A gene that may be responsible for the development of speech in humans has been discovered by scientists working for the Max Planck Institute in Leipzig, Germany. The ability to communicate and organise through speech and language is one of the main differences between humans and other animals.
People who inherit certain mutations of the gene in question, which is called FOXP2, have previously been seen to have speech and language difficulties. Now, scientists have looked at the evolutionary development of the gene, and have found that two particular mutations of FOXP2 have been strongly selected for over the last 200,000 years. This corresponds with the time that so-called 'modern' human beings emerged, and suggests that the ability to speak was useful when the survival of the fittest was the order of the day.

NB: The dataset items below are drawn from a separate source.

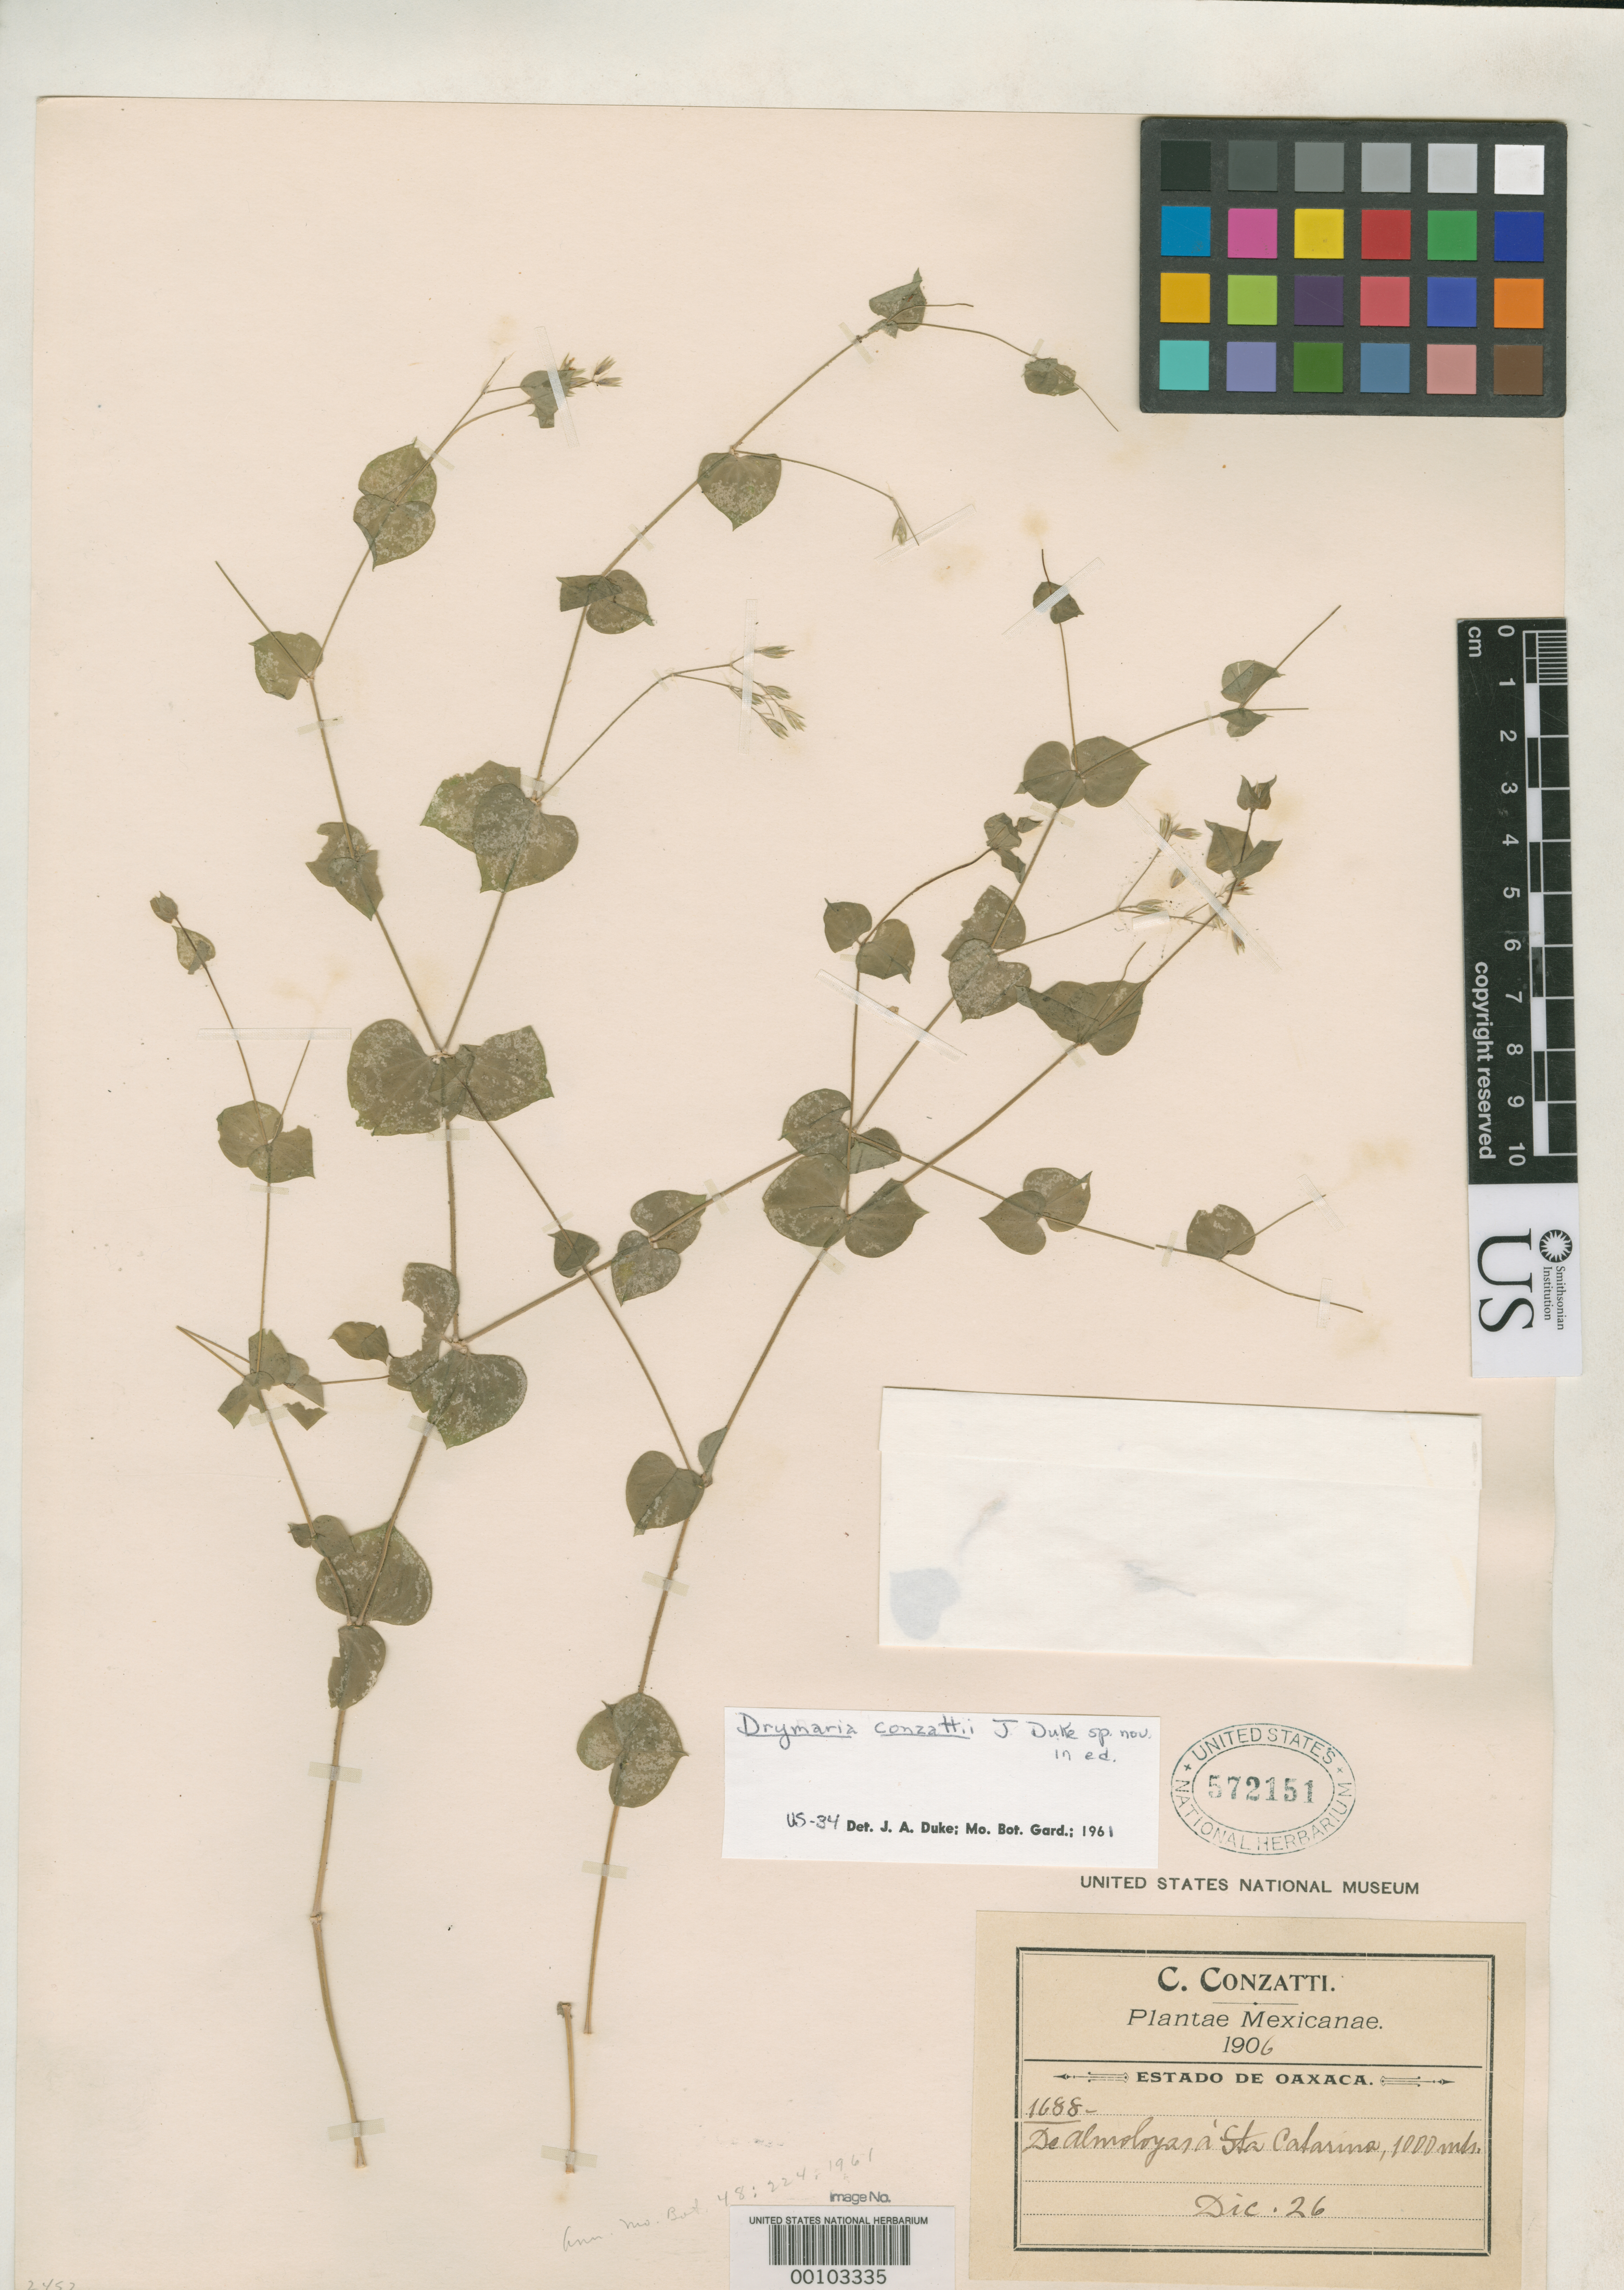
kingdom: Plantae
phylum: Tracheophyta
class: Magnoliopsida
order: Caryophyllales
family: Caryophyllaceae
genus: Drymaria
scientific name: Drymaria conzattii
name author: J.A. Duke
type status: Isotype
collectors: C. Conzatti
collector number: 1688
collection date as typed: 26 Dec 1906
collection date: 1906-12-26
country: Mexico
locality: De Almologa a Sta. Catarina.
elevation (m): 1000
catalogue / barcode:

The scientists have sequenced versions of the gene in a number of different primates and in mice. They have found that there have only been three changes since the last common ancestor of the human and the mouse, which existed 70 million years ago. There is also a strong suggestion that two of these changes happened since humans diverged from chimps, and the scientists are 95 per cent sure that this occurred between 120,000 and 200,000 years ago.
More work will be required in order to discover exactly what different mutations in the FOXP2 gene mean to different species. Dr Simon Fisher, of Oxford University, said that it is not the only gene connected with language and that others need to be found. He commented that 'making a mouse with the human version of the FOXP2 gene would be easy. But I guarantee you it wouldn't get up and talk'.